Robot Assisted Tech to be Used in Glasgow Hospitals
Scottish Government invests £20million in robotic-assisted surgery systems for cancer treatment.
23:51 17 June 2021
The Scottish Government is set to acquire ten surgical robots that will be used in cancer treatment. The scheme aims to shorten waiting time, make the procedures less invasive and boost hospital capacity.
The robotic-assisted surgery systems will be distributed to hospitals in Greater Glasgow and Clyde and the Golden Jubilee in Clydebank.
Health Secretary, Humza Yousaf, said: “This new technology will transform the experience of surgery for hundreds of patients every year, while easing the pressure on surgeons with shorter procedures that are less physically demanding to carry out. They will also reduce waiting times and provide us with regular data so we can continue to improve our health service."
“Crucially, these robotic systems will help to attract a broader pool of surgeons to work here, so we can build a stronger NHS Scotland for the future.”
Claire Donaghy, Head of External Affairs at Bowel Cancer UK, said: “Surgery is the most common treatment for bowel cancer, which is Scotland’s third most common cancer, and central to curing the disease. But it’s often open surgery, which can mean a long recovery time for patients.
“Robotic-assisted surgery is less invasive and can reduce the time spent in hospital recovering by up to five days. We’re delighted the Scottish Government has invested in additional robotic-assisted surgical systems so more people across the country have access to this innovative technology.”

※ ※ ※

Task
Translate this sentence from the article on surgical robots for Glasgow hospitals into Spanish: "The Scottish Government is set to acquire ten surgical robots that will be used in cancer treatment." The items come from a different source than the article.

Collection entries
※ ※ ※

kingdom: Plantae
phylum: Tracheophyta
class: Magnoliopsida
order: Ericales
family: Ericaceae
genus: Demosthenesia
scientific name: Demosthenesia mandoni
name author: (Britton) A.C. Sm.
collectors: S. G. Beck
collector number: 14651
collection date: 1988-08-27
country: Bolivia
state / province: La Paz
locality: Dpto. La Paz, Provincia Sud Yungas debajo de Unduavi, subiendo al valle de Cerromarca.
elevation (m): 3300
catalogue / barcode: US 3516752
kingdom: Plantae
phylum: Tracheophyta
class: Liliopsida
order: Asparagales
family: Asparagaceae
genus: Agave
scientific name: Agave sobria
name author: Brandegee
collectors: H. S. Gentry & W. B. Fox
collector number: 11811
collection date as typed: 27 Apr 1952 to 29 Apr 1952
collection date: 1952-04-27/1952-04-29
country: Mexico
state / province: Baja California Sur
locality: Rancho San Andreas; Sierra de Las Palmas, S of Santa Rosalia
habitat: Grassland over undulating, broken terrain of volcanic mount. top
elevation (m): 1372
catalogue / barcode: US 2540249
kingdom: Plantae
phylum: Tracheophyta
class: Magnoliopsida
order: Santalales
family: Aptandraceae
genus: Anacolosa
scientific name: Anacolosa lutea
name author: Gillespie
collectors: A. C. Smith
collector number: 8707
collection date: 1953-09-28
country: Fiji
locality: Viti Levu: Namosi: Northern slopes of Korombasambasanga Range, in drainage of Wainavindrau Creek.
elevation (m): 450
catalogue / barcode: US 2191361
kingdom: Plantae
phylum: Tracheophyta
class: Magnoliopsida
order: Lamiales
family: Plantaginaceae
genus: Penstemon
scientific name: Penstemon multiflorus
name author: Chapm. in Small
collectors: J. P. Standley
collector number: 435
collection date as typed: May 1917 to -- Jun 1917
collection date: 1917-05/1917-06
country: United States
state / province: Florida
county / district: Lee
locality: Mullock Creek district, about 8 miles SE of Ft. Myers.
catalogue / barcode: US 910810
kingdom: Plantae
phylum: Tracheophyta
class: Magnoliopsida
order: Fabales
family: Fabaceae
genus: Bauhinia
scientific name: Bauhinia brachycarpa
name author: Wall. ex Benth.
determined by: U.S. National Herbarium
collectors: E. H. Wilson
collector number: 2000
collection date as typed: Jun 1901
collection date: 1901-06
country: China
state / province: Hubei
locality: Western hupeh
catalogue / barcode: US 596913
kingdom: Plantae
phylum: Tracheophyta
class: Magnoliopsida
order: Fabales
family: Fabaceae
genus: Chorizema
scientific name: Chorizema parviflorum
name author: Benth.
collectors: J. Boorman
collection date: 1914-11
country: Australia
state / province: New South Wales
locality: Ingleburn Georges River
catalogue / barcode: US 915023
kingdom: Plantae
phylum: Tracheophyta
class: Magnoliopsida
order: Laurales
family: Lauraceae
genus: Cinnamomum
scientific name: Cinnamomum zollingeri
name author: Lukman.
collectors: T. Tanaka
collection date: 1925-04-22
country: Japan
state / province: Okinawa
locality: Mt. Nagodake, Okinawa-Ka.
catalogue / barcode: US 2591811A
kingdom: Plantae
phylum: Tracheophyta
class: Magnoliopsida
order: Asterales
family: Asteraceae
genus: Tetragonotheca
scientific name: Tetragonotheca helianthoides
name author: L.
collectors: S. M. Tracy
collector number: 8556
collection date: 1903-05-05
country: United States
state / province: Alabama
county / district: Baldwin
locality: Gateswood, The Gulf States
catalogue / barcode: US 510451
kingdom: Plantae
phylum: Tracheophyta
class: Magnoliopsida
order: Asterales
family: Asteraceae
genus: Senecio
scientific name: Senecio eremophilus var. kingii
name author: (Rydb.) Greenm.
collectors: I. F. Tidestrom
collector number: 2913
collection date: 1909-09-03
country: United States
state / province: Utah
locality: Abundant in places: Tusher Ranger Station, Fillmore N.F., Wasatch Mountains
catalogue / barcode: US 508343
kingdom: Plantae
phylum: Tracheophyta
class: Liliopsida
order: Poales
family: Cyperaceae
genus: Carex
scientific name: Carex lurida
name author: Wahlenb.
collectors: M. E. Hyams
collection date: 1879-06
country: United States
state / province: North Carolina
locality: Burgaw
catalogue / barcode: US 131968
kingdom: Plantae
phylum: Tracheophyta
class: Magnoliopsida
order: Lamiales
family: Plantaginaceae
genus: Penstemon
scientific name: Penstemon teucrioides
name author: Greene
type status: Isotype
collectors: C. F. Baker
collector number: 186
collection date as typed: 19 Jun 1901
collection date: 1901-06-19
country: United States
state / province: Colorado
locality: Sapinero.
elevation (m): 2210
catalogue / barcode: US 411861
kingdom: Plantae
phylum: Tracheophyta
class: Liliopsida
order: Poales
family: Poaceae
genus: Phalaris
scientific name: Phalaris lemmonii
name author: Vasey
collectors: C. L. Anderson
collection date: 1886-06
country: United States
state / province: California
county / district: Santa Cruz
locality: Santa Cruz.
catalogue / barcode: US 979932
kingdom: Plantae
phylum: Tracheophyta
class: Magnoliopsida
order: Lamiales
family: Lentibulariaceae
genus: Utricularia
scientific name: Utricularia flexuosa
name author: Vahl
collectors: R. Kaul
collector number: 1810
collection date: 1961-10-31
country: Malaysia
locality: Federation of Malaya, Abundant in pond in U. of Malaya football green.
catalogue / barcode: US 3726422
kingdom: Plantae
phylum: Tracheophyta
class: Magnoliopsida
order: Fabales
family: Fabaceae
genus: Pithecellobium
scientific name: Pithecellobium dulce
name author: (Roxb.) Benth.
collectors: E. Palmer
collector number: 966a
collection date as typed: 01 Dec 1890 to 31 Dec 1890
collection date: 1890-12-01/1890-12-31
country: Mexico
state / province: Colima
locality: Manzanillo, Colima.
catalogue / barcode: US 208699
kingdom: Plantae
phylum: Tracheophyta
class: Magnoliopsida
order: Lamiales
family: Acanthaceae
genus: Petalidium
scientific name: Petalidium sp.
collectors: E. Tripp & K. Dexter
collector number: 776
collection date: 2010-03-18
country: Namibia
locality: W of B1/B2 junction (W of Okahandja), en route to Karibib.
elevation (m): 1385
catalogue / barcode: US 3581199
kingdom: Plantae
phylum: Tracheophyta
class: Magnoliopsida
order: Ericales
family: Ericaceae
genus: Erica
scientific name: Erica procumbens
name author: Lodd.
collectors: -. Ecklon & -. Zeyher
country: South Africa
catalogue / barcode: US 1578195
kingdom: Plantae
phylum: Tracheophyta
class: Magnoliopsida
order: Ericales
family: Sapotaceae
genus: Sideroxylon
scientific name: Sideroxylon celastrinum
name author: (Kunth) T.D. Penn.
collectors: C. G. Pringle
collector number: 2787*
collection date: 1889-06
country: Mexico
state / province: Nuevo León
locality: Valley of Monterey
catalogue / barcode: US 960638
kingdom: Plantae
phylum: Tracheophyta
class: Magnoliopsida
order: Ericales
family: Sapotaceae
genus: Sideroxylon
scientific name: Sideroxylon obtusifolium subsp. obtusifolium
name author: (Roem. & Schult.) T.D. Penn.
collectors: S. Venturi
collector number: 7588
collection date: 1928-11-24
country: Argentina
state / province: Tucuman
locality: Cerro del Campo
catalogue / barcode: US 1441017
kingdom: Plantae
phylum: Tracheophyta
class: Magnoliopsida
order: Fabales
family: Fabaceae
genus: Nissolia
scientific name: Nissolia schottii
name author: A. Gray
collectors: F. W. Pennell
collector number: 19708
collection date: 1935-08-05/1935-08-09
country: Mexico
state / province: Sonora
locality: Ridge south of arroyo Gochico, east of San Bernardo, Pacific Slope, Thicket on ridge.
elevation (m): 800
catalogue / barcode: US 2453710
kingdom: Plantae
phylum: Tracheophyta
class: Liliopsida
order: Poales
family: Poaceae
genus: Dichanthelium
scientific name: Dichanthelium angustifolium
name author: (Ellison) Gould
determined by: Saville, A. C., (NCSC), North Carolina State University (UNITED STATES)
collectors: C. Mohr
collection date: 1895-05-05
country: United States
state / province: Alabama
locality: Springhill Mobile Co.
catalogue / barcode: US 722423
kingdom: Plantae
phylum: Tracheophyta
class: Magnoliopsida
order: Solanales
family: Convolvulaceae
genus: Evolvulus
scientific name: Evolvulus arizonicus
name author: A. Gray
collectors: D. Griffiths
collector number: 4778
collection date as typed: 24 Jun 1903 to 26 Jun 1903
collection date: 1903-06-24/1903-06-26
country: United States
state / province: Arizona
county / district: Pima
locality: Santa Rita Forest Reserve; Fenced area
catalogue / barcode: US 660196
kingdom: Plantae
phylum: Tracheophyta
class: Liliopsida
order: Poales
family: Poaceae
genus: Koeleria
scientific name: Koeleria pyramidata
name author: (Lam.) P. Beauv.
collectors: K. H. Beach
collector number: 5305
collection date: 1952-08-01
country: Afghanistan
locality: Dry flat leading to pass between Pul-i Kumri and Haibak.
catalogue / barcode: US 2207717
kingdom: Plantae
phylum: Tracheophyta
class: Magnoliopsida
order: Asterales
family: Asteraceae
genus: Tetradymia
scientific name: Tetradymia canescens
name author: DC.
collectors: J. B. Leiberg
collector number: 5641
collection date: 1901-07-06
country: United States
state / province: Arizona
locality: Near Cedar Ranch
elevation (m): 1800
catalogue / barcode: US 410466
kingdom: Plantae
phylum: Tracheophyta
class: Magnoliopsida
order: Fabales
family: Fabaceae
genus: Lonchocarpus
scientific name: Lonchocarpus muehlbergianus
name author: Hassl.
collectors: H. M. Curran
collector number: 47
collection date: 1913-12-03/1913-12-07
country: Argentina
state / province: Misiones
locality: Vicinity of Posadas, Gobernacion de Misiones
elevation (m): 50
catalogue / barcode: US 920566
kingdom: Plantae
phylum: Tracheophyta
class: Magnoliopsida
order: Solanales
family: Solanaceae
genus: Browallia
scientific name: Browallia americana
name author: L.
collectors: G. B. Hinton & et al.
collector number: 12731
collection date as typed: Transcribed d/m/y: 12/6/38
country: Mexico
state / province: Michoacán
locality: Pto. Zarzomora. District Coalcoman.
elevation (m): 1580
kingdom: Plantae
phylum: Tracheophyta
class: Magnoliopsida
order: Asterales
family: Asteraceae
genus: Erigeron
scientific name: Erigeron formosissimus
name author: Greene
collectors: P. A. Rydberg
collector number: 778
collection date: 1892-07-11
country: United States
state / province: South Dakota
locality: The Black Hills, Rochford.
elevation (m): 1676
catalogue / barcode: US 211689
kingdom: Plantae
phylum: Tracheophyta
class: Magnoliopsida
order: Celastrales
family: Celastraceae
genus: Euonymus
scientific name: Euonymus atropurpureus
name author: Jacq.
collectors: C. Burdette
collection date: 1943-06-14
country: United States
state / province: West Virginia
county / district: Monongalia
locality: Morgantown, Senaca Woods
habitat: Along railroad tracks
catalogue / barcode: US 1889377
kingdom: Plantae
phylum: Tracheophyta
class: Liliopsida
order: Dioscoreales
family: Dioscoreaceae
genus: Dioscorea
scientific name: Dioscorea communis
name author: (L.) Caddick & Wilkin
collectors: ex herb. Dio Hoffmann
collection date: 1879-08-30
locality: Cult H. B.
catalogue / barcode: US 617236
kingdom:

※ ※ ※

Finished exercise
El Gobierno escocés se dispone a adquirir diez robots quirúrgicos que se utilizarán en el tratamiento del cáncer.